■ **Texte**
================

Pourtant, peu à peu, au fur et à mesure que le reflet Bouvard-Pécuchet de Flaubert s’épaissit, qu’au nom même de l’esthétique réaliste il perd de son abstraction, de sa valeur typique pour acquérir un degré de réalité qui fait passer Bouvard et Pécuchetde l’état de signes à celui de personnages, le jeu du sarcasme, du reflet inversé, du mythe mythifié devient de plus en plus périlleux et l’attitude olympienne de l’écrivain plus inconfortable : « Bouvard et Pécuchet m’emplissent à tel point que je suis devenu eux ! Leur bêtise est mienne et j’en crève ! » Le double est devenu trop lourd pour être inversé, le drame de l’écriture ne parvient plus à blanchir, à neutraliser suffisamment les mots pour tenir leur sens envahissant à distance. Parce que le réalisme ne se veut qu’une esthétique, l’idéologie bourgeoise peut s’y glisser, en douce, et investir ce dernier îlot où Flaubert s’était réfugié ; et c’est de cela qu’il crève.

Obligé d’abandonner ses positions, le romancier peut soit se saborder, soit organiser la retraite en bon ordre. C’est dans ce chapitre VIII, où de critique le livre devient sinistre, que la décision se prend. D’abord, le repli : Bouvard et Pécuchetétaient des négatifs, il va en faire, au sens djanovien du terme, des héros positifs ; autrement dit, des reflets directs : « Alors une faculté pitoyable se développa dans leur esprit, celle de voir la bêtise et de ne plus la tolérer ». Mais alors, sous cette lumière trop vive, le jeu subtilement décalé des miroirs se fausse, les reflets s’enivrent et se disloquent : Bouvard et Pécuchetse disputent, la mort surgit : à partir du moment où le signe Bouvard-Pécuchet refuse de signifier ce pourquoi il a été inventé, l’hypothèse du sabordement réapparaît et le suicide avorté de Pécuchet est celui même du roman. Nous verrons tout à l’heure comment ce nouveau couple que nous introduisons ici, celui formé par l’aventure des personnages et celle de l’écriture est le couple-mère dont les autres ne sont que les accidents ; mais dès maintenant, on ne peut comprendre le sauvetage de Bouvard et Pécuchet  sans accepter ce rapport fondamental : le jeu des reflets, des analogies et des imitations était brisé par les liens nouveaux qui unissaient l’auteur à son personnage, ce personnage lui-même se scindant en Bouvard et en Pécuchet. Par un coup de force, Flaubert va, en attendant mieux, recoller les morceaux et accorder à son livre un sursis : par imitation, Bouvard va rejoindre Pécuchet et lui éviter de mourir : « La chandelle était par terre, et Pécuchet debout sur une des chaises, avec le câble dans sa main.

================

(Entrées du jeu de données)

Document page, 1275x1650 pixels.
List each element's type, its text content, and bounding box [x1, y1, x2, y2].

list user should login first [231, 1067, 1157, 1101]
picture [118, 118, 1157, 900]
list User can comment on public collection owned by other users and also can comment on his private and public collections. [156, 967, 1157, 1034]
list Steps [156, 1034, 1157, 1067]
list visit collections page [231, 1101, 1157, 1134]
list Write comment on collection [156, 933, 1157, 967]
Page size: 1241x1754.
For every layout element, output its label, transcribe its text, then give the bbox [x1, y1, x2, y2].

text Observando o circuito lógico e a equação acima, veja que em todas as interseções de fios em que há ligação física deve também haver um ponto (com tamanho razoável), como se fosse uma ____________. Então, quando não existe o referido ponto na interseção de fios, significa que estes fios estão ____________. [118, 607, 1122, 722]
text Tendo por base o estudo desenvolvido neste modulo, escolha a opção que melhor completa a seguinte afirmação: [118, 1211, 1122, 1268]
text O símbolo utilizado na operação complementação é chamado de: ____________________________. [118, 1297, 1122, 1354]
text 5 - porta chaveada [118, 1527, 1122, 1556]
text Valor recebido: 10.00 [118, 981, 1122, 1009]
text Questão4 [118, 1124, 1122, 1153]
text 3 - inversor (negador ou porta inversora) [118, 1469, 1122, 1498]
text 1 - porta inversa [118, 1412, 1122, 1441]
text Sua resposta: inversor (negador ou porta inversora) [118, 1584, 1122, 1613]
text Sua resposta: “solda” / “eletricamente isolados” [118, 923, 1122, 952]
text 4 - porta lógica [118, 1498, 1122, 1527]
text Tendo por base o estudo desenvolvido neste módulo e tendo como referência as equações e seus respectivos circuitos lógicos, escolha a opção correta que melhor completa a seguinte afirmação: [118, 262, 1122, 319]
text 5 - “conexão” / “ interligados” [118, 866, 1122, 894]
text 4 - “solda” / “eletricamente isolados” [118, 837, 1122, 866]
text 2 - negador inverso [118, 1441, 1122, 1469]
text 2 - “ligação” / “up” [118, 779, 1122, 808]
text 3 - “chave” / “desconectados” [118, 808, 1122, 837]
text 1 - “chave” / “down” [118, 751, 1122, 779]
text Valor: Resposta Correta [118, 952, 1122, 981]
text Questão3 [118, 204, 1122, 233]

================

■ **Consigne**
D'après le texte sur Bouvard et Pécuchet, dans quel chapitre du livre la décision se prend-elle ? Les entrées n'interviennent en rien dans cet exercice.

■ **Résultat obtenu**
Elle se prend dans le chapitre VIII.